You hear the terms “redshift” and “blue shift” in astronomy talking about the velocity and direction of travel of celestial bodies.  This isn’t a difficult basic concept to understand, but it’s a little bulky to explain.  Also, like everything else in science, it gets more difficult as you go along.  The least difficult is the Doppler redshift.

You know about the Doppler shift in sound as an object approaches you or moves away from you.  The pitch of a train whistle seems to change as it approaches and passes you.  You know the sound doesn’t actually change in pitch at the source (the train), but due to the movement of the train the sound waves are compressed or lengthened, changing the pitch you hear.  In Doppler redshift, the visible light waves are compressed or lengthened depending on the velocity and direction of the source relative to you.  I say “relative to you” because if the source is moving away from you, the visible light shifts to red.  If it’s moving toward you, the visible light shifts to blue.
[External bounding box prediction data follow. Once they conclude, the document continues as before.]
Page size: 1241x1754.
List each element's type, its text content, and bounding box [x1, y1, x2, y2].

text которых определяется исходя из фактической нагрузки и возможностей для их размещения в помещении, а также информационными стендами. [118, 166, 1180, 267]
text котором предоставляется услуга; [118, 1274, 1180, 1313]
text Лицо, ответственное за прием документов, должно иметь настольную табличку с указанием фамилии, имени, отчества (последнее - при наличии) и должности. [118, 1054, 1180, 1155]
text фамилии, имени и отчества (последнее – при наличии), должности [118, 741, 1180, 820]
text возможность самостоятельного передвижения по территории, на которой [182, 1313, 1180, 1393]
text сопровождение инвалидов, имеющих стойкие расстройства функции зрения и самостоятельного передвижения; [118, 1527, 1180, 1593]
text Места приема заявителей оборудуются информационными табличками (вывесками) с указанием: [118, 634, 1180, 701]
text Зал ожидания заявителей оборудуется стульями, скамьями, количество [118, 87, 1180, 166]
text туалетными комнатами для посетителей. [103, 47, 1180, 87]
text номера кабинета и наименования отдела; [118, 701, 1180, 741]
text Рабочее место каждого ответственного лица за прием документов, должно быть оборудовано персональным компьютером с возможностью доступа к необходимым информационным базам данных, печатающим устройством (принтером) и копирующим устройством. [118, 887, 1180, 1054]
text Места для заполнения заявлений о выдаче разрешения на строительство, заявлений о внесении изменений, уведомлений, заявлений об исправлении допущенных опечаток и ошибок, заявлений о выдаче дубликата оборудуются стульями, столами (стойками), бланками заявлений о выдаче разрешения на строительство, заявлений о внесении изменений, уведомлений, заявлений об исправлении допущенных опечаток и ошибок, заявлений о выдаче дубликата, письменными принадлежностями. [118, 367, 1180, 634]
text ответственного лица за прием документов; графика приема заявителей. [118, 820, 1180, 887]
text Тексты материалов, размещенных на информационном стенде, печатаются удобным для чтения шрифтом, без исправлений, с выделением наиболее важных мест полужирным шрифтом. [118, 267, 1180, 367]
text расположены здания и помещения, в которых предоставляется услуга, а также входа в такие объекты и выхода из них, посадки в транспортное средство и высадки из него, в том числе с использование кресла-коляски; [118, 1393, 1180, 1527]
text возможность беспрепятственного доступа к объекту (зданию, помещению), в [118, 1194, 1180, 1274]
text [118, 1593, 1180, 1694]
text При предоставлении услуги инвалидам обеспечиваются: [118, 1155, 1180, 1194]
Doppler redshift - Image Ales Tosovsky, All Rights Reserved

That, in a nutshell, is Doppler redshift.

From there it gets more complicated and bulkier to explain.  For example, you have cosmological redshift (or Hubble redshift) which deals with the expansion of the universe; the relativistic Doppler effect, which deals with time dilation of objects traveling at near light speed; the gravitational redshift (or Einstein redshift) which handles redshift in a gravitational well (i.e., near a black hole).  Each “complication” tells you something new, exciting, and different.  For example, the Hubble redshift applies to objects far, far away – in the neighborhood of 13 billion light years away.  That’s creeping up on the time of the Big Bang.  Anyway, scientists know these objects are that far away because the Hubble redshift tells us that the further away an object is, the larger the redshift.

Red and Blue Shifting - Image, WikiPedia user Anynobody, All Rights Reserved

Redshifting tells us how far away an object is, how fast it’s moving, in what direction it’s moving.  It gives us ideas about what the object is and how old it is.  We get information about black holes, exoplanets, and the nature of the universe itself.

Pretty great, right?  Also, when you get caught speeding on radar… you can blame Doppler redshift.